A power amplifier (PA) converts a low-power signal to a higher power one. Two common examples are audio amplifiers, used to drive loudspeakers and headphones, and RF power amplifiers, such as those used in the final stage of a transmitter.
Power amplifiers are divided into classes based on the amplifier’s characteristics. Classes A, AB, B, and C depend on their conduction angle, which is the number of degrees in a cycle during which the amplifying device conducts. Classes D and E are switching amplifiers. Classes D, DG, and H are also common audio amplifiers that are similar to Class AB but use different techniques to improve efficiency.
A Class A amplifier has a 360o conduction angle (100% of the input signal is used). It is the most linear, meaning the output signal is the best representation of the input. It is, however, the least efficient. Subsequent classes are increasingly efficient and decreasingly linear:
|Class||Conduction angle||Input Signal Used||Efficiency||Linearity|
|AB||180o-360o||50-100%||Medium low||Medium high|
|B||180o||50%||Medium high||Medium low|
Class C amplifiers conduct for up to half of a period and Class B for exactly half. Class AB amplifiers conduct for 50-100% of the cycle and Class A amplifiers for the whole cycle.

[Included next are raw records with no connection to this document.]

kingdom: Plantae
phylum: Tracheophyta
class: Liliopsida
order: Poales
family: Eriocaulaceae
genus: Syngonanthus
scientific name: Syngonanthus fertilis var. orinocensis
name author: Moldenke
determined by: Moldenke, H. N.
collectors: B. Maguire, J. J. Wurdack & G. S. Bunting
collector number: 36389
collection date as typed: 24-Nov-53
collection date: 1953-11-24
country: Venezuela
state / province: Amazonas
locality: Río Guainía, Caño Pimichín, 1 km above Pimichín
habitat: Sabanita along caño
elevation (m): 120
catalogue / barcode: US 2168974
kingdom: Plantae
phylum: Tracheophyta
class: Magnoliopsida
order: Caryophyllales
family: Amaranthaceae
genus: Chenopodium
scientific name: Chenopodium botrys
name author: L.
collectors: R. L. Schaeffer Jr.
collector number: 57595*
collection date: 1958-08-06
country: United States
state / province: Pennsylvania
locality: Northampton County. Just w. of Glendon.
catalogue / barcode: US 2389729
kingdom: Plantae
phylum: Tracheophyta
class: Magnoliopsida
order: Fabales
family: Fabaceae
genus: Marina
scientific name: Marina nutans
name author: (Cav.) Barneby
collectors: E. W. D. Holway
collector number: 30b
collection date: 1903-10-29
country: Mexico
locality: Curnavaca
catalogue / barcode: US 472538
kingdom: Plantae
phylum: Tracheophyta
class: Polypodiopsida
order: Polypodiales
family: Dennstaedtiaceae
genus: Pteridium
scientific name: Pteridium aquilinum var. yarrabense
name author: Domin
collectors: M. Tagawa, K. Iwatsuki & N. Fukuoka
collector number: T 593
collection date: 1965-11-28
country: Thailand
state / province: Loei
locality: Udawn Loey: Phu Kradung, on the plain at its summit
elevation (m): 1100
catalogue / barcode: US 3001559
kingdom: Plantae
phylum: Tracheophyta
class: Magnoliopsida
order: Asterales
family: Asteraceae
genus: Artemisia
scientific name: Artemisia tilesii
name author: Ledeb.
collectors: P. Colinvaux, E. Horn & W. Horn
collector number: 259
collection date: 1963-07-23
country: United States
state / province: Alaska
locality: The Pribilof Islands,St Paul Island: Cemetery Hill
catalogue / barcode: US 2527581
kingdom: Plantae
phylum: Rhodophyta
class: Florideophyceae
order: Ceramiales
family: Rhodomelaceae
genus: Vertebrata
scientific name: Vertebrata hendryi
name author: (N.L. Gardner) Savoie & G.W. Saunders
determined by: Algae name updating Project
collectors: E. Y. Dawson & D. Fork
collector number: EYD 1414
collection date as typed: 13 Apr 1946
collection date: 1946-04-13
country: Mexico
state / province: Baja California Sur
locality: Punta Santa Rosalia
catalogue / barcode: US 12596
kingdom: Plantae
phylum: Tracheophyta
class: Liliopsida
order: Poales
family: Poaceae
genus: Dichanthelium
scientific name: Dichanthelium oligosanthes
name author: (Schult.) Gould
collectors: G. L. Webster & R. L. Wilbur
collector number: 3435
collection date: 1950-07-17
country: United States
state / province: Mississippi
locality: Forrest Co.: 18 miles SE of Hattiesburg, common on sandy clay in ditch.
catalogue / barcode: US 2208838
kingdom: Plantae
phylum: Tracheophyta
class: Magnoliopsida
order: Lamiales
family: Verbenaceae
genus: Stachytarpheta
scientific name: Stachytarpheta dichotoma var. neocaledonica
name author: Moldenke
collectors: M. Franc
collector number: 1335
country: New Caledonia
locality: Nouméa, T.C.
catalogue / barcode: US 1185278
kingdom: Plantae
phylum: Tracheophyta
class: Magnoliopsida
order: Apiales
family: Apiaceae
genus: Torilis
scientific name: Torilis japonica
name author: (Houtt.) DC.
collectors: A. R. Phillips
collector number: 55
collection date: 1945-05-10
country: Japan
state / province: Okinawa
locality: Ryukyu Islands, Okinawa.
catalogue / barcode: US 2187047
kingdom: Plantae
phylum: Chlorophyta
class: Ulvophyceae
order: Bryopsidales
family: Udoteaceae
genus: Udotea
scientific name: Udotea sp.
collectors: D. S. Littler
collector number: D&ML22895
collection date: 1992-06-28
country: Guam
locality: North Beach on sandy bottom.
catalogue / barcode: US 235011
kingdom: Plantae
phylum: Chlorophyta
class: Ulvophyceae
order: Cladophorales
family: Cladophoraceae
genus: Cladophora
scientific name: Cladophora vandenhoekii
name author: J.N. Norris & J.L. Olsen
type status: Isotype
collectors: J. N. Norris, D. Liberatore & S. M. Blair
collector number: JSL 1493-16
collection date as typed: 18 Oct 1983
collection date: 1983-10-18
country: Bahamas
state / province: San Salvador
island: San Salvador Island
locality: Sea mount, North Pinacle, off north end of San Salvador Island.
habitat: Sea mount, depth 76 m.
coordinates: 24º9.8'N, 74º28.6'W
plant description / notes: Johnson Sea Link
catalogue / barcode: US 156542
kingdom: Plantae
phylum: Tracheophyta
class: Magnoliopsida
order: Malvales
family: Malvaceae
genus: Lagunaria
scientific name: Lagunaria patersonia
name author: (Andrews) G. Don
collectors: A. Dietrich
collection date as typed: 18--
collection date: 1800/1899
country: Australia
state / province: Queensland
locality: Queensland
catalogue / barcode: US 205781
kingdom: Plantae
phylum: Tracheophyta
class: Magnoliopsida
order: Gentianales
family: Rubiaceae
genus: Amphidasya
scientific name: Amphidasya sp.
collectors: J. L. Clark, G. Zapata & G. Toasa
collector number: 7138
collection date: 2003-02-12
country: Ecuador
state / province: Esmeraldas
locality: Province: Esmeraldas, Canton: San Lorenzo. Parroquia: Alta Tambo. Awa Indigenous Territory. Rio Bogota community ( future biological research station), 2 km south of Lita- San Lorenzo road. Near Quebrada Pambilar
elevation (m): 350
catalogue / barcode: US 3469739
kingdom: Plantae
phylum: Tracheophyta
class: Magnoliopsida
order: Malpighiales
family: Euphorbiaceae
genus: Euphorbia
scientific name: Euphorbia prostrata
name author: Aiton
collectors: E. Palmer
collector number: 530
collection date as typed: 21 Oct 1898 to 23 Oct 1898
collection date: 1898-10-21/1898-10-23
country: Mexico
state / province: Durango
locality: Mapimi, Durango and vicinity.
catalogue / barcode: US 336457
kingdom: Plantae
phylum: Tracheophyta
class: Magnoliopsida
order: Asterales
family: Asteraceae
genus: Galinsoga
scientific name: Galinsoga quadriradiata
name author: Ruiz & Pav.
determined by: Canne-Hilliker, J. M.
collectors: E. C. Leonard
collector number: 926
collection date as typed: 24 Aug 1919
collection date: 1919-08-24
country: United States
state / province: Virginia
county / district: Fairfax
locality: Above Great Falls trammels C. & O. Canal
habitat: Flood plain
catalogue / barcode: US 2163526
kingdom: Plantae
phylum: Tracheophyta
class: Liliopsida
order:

Class D amplifiers use pulse-width modulation (PWM) to produce rail-to-rail digital output signal with a variable duty cycle to approximate the analog input signal. They are highly efficient because the output transistors are always either fully turned on or fully turned off.
Classes G and H
Class G amplifiers are similar to Class AB amps, except that they use two or more supply voltages and are more efficient because they use the maximum supply voltage only when required. Class H power amps are similar to Class G, but the Class H topology does not require multiple power supplies.
The Class DG amp is similar to the Class D amp but also uses a multilevel output stage to sense the magnitude of the output signal. It then switches the supply rails as needed to supply the required signal power more efficiently.